Provided passage:
--------------------------------

One day it simply dawned on Berardozzi and Burr, who had begun to get more and more commissions from restaurants like Husk, McCrady’s and the Drawing Room: Why not bring some chef friends into the studio and let them play around, show them what clay is like? “This is very much a kitchen to us,” says Berardozzi.

Indeed the similarities between what happens in a kitchen and what happens in a ceramics studio are striking, notes Ennio Vazquez, sous chef at The Vendue’s Drawing Room and a regular at Berardozzi’s studio.

“When I first saw Fiorenzo wedging a hunk of clay, I thought, wow, that’s just like making pasta, working the dough,” Vazquez says. Then of course there’s the kiln—putting raw ingredients in the “oven” to bake.

These backyard clay and coffee sessions have deepened the rapport and understanding between Charleston’s culinary artists creating food to put on restaurant plates, and those who create the plate. It’s a rapport that seems timely given today’s Instagram-hungry culture when the art of plating food is more important than ever, but the art of the plate itself has typically been overlooked. The vast majority of restaurants use bulk-manufactured plateware, “stuff that’s produced in an emotionally neutral environment,” says Berardozzi. But through CBFB Tablescapes, Berardozzi and Burr seek to marry simplicity and functionality while honoring both the plate and the food as nourishing body and soul.

--------------------------------

Recorded data:

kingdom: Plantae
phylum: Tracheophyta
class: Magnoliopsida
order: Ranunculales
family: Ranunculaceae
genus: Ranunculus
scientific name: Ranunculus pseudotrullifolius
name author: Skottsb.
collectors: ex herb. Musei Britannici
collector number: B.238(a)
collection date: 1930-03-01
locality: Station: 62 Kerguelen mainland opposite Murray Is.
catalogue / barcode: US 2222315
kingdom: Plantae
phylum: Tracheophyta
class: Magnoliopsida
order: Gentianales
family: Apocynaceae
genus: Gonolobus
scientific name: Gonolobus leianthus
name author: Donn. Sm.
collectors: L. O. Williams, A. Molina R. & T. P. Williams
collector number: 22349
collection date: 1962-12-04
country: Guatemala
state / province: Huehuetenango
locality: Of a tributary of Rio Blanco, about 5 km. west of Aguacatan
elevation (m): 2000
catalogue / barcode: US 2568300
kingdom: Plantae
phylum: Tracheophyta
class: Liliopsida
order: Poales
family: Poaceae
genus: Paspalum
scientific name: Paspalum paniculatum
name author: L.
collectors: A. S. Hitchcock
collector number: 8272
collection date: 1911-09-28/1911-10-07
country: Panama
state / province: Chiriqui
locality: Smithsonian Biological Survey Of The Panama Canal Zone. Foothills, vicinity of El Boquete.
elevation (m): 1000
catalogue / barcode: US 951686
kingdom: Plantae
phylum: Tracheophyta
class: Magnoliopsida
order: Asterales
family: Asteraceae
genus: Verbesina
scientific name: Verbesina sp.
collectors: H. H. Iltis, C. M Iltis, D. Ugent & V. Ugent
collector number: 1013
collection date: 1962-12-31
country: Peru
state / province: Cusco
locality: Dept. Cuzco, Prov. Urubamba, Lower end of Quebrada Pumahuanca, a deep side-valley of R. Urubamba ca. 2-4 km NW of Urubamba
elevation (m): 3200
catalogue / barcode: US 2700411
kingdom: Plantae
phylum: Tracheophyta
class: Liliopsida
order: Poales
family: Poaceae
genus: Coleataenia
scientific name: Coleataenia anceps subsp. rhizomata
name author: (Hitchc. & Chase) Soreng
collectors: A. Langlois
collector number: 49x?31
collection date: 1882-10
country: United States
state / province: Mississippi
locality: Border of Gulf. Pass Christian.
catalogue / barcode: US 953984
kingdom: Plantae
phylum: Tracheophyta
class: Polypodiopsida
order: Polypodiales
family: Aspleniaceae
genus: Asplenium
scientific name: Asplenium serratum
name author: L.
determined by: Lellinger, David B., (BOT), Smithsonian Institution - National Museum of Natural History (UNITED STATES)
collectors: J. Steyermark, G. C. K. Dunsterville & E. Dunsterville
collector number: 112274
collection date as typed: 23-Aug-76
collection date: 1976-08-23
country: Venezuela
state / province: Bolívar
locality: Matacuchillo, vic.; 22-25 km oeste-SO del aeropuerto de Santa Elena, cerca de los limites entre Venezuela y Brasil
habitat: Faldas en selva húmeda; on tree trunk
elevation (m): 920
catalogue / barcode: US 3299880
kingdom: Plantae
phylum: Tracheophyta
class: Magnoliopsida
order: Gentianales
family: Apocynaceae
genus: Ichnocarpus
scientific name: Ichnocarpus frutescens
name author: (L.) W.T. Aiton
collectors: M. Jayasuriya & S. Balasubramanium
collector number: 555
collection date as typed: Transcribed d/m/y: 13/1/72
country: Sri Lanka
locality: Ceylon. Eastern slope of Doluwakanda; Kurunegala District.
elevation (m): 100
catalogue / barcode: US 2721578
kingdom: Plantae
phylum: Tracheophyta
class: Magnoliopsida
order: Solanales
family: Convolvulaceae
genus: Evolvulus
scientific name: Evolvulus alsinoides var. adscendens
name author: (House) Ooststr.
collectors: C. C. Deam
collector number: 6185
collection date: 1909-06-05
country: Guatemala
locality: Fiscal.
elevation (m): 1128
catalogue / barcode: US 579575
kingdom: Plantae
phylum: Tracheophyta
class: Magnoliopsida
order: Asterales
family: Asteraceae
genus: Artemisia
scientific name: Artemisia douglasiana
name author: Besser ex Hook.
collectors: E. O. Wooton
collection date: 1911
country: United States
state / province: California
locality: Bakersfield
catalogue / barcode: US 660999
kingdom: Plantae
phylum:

--------------------------------

Requirements:
**a.** List the restaurants named in the passage on the ceramics studio.
**b.** Please transcribe the lines of the records starting with the line that contains "state / province: California" and going on through the end of the records.

Full solutions:
**a.**
Husk
McCrady’s
the Drawing Room

**b.**
state / province: California
locality: Bakersfield
catalogue / barcode: US 660999
kingdom: Plantae
phylum:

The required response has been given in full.